Action item
The records below must be output exactly, with no images carried over.
** Opening Exercise data block **
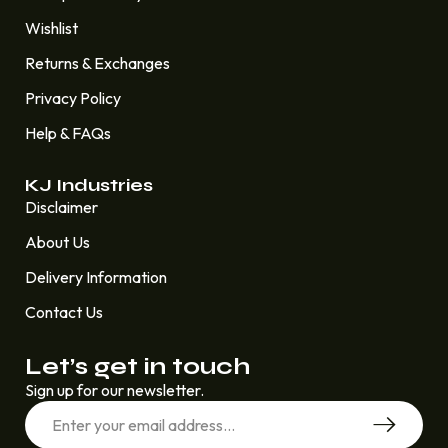
Wishlist
Returns & Exchanges
Privacy Policy
Help & FAQs
KJ Industries
Disclaimer
About Us
Delivery Information
Contact Us
Let’s get in touch
Sign up for our newsletter.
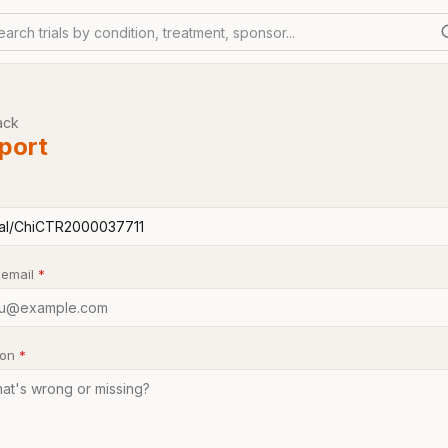
earch trials by condition, treatment, sponsor...
ack
port
 email
*
son
*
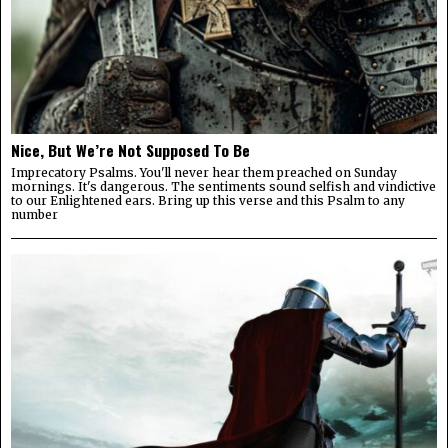
Nice, But We’re Not Supposed To Be
Imprecatory Psalms. You'll never hear them preached on Sunday
mornings. It's dangerous. The sentiments sound selfish and vindictive
to our Enlightened ears. Bring up this verse and this Psalm to any
number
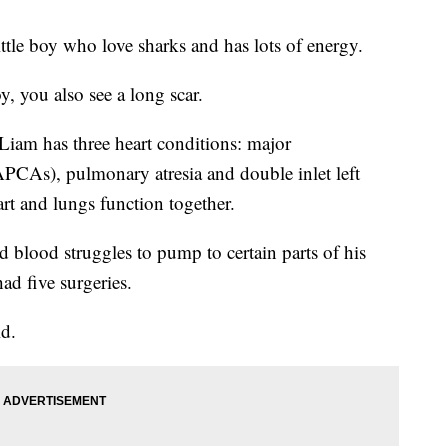
ittle boy who love sharks and has lots of energy.
, you also see a long scar.
Liam has three heart conditions: major
APCAs), pulmonary atresia and double inlet left
art and lungs function together.
d blood struggles to pump to certain parts of his
had five surgeries.
id.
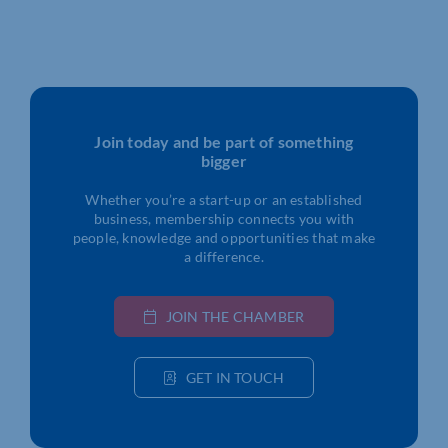
Join today and be part of something
bigger
Whether you’re a start-up or an established
business, membership connects you with
people, knowledge and opportunities that make
a difference.
JOIN THE CHAMBER
GET IN TOUCH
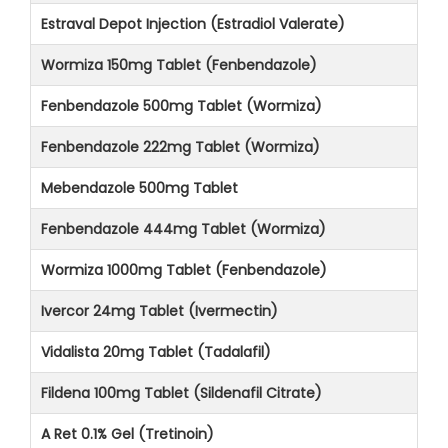
Estraval Depot Injection (Estradiol Valerate)
Wormiza 150mg Tablet (Fenbendazole)
Fenbendazole 500mg Tablet (Wormiza)
Fenbendazole 222mg Tablet (Wormiza)
Mebendazole 500mg Tablet
Fenbendazole 444mg Tablet (Wormiza)
Wormiza 1000mg Tablet (Fenbendazole)
Ivercor 24mg Tablet (Ivermectin)
Vidalista 20mg Tablet (Tadalafil)
Fildena 100mg Tablet (Sildenafil Citrate)
A Ret 0.1% Gel (Tretinoin)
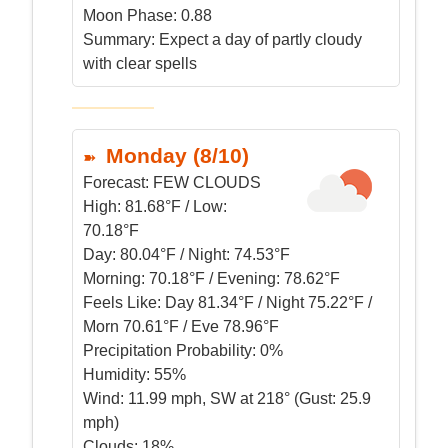
Moon Phase: 0.88
Summary:
Expect a day of partly cloudy
with clear spells
Monday (8/10)
Forecast:
FEW CLOUDS
High:
81.68°F / Low:
70.18°F
Day:
80.04°F / Night: 74.53°F
Morning:
70.18°F / Evening: 78.62°F
Feels Like:
Day 81.34°F / Night 75.22°F /
Morn 70.61°F / Eve 78.96°F
Precipitation Probability:
0%
Humidity:
55%
Wind:
11.99 mph, SW at 218° (Gust: 25.9
mph)
Clouds:
18%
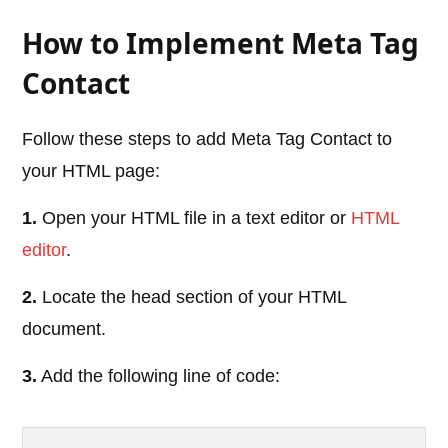
How to Implement Meta Tag
Contact
Follow these steps to add Meta Tag Contact to
your HTML page:
1.
Open your HTML file in a text editor or
HTML
editor
.
2.
Locate the head section of your HTML
document.
3.
Add the following line of code:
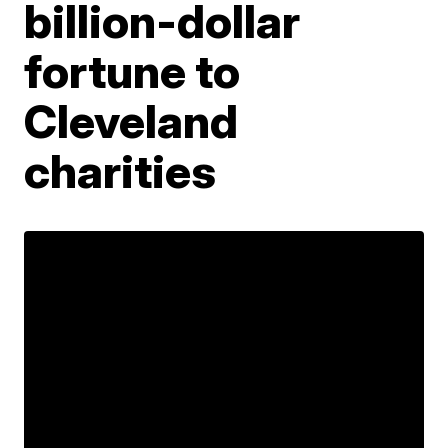
billion-dollar
fortune to
Cleveland
charities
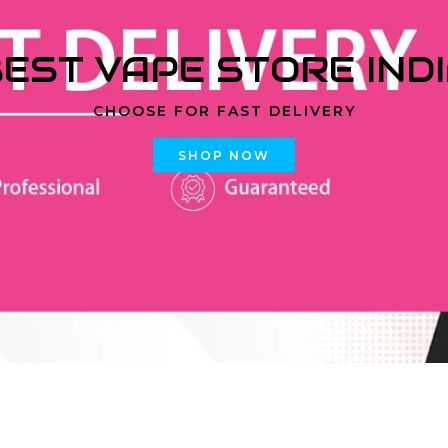
EST VAPE STORE IND
CHOOSE FOR FAST DELIVERY
SHOP NOW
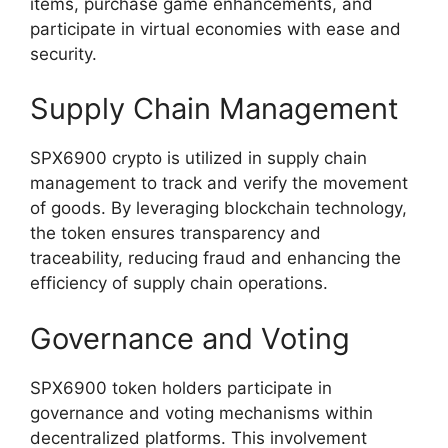
items, purchase game enhancements, and
participate in virtual economies with ease and
security.
Supply Chain Management
SPX6900 crypto is utilized in supply chain
management to track and verify the movement
of goods. By leveraging blockchain technology,
the token ensures transparency and
traceability, reducing fraud and enhancing the
efficiency of supply chain operations.
Governance and Voting
SPX6900 token holders participate in
governance and voting mechanisms within
decentralized platforms. This involvement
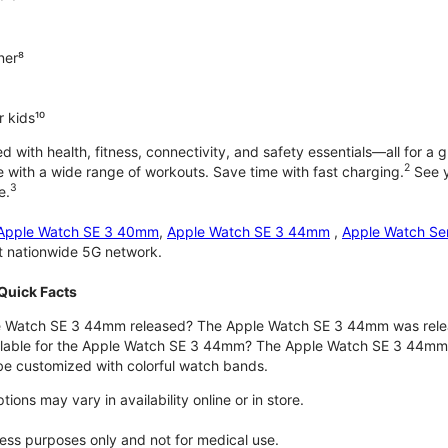
ner⁸
 kids¹⁰
with health, fitness, connectivity, and safety essentials—all for a gr
2
 with a wide range of workouts. Save time with fast charging.
See y
3
e.
Apple Watch SE 3 40mm
,
Apple Watch SE 3 44mm
,
Apple Watch Se
st nationwide 5G network.
Quick Facts
 Watch SE 3 44mm released? The Apple Watch SE 3 44mm was rele
ilable for the Apple Watch SE 3 44mm? The Apple Watch SE 3 44mm is 
e customized with colorful watch bands.
ons may vary in availability online or in store.
lness purposes only and not for medical use.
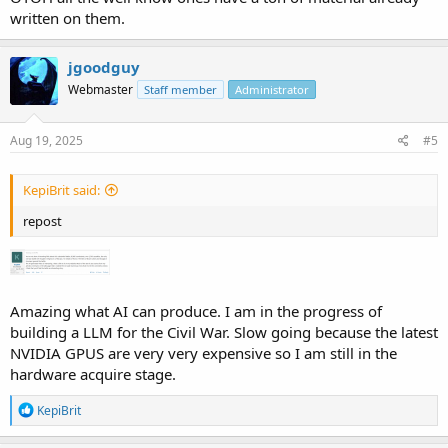
written on them.
jgoodguy
Webmaster
Staff member
Administrator
Aug 19, 2025
#5
KepiBrit said:
repost
Amazing what AI can produce. I am in the progress of
building a LLM for the Civil War. Slow going because the latest
NVIDIA GPUS are very very expensive so I am still in the
hardware acquire stage.
R
KepiBrit
e
a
** Closing Exercise data block **
Reply
Wishlist
Returns & Exchanges
Privacy Policy
Help & FAQs
KJ Industries
Disclaimer
About Us
Delivery Information
Contact Us
Let’s get in touch
Sign up for our newsletter.
earch trials by condition, treatment, sponsor...
ack
port
 email
*
son
*
Nice, But We’re Not Supposed To Be
Imprecatory Psalms. You'll never hear them preached on Sunday
mornings. It's dangerous. The sentiments sound selfish and vindictive
to our Enlightened ears. Bring up this verse and this Psalm to any
number
ittle boy who love sharks and has lots of energy.
, you also see a long scar.
Liam has three heart conditions: major
APCAs), pulmonary atresia and double inlet left
art and lungs function together.
d blood struggles to pump to certain parts of his
had five surgeries.
id.
Join today and be part of something
bigger
Whether you’re a start-up or an established
business, membership connects you with
people, knowledge and opportunities that make
a difference.
JOIN THE CHAMBER
GET IN TOUCH
Estraval Depot Injection (Estradiol Valerate)
Wormiza 150mg Tablet (Fenbendazole)
Fenbendazole 500mg Tablet (Wormiza)
Fenbendazole 222mg Tablet (Wormiza)
Mebendazole 500mg Tablet
Fenbendazole 444mg Tablet (Wormiza)
Wormiza 1000mg Tablet (Fenbendazole)
Ivercor 24mg Tablet (Ivermectin)
Vidalista 20mg Tablet (Tadalafil)
Fildena 100mg Tablet (Sildenafil Citrate)
A Ret 0.1% Gel (Tretinoin)
Moon Phase: 0.88
Summary:
Expect a day of partly cloudy
with clear spells
Monday (8/10)
Forecast:
FEW CLOUDS
High:
81.68°F / Low:
70.18°F
Day:
80.04°F / Night: 74.53°F
Morning:
70.18°F / Evening: 78.62°F
Feels Like:
Day 81.34°F / Night 75.22°F /
Morn 70.61°F / Eve 78.96°F
Precipitation Probability:
0%
Humidity:
55%
Wind:
11.99 mph, SW at 218° (Gust: 25.9
mph)
Clouds:
18%
How to Implement Meta Tag
Contact
Follow these steps to add Meta Tag Contact to
your HTML page:
1.
Open your HTML file in a text editor or
HTML
editor
.
2.
Locate the head section of your HTML
document.
3.
Add the following line of code:
billion-dollar
fortune to
Cleveland
charities
EST VAPE STORE IND
CHOOSE FOR FAST DELIVERY
SHOP NOW
items, purchase game enhancements, and
participate in virtual economies with ease and
security.
Supply Chain Management
SPX6900 crypto is utilized in supply chain
management to track and verify the movement
of goods. By leveraging blockchain technology,
the token ensures transparency and
traceability, reducing fraud and enhancing the
efficiency of supply chain operations.
Governance and Voting
SPX6900 token holders participate in
governance and voting mechanisms within
decentralized platforms. This involvement
ner⁸
 kids¹⁰
with health, fitness, connectivity, and safety essentials—all for a gr
2
 with a wide range of workouts. Save time with fast charging.
See y
3
e.
Apple Watch SE 3 40mm
,
Apple Watch SE 3 44mm
,
Apple Watch Se
st nationwide 5G network.
Quick Facts
 Watch SE 3 44mm released? The Apple Watch SE 3 44mm was rele
ilable for the Apple Watch SE 3 44mm? The Apple Watch SE 3 44mm is 
e customized with colorful watch bands.
ons may vary in availability online or in store.
lness purposes only and not for medical use.
written on them.
jgoodguy
Webmaster
Staff member
Administrator
Aug 19, 2025
#5
KepiBrit said:
repost
Amazing what AI can produce. I am in the progress of
building a LLM for the Civil War. Slow going because the latest
NVIDIA GPUS are very very expensive so I am still in the
hardware acquire stage.
R
KepiBrit
e
a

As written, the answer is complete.